■ Available records:
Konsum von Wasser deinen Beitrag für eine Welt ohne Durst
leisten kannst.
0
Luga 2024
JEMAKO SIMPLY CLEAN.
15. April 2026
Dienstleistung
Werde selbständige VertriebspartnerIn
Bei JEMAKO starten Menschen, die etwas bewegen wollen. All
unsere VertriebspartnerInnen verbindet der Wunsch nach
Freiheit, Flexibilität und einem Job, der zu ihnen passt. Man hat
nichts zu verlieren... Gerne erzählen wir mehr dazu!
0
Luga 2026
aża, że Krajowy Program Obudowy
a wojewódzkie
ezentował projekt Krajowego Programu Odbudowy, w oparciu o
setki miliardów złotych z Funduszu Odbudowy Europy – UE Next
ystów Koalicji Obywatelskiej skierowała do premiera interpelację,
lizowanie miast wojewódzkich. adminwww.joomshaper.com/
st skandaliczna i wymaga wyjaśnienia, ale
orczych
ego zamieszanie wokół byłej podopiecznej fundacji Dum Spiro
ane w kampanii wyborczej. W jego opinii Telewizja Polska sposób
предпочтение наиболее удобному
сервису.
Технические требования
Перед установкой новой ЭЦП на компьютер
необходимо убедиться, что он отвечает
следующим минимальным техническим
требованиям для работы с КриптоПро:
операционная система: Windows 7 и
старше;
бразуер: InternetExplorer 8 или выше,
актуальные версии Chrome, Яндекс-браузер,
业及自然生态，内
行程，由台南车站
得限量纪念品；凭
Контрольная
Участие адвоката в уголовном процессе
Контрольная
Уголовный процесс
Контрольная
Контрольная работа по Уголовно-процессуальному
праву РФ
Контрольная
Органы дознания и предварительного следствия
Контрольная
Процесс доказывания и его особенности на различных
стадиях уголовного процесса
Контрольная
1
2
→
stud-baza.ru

■ Your goal:
Pick out and copy each line in the entries above that contains the string "Odbudowy". Case counts.

■ Solution:
ezentował projekt Krajowego Programu Odbudowy, w oparciu o
setki miliardów złotych z Funduszu Odbudowy Europy – UE Next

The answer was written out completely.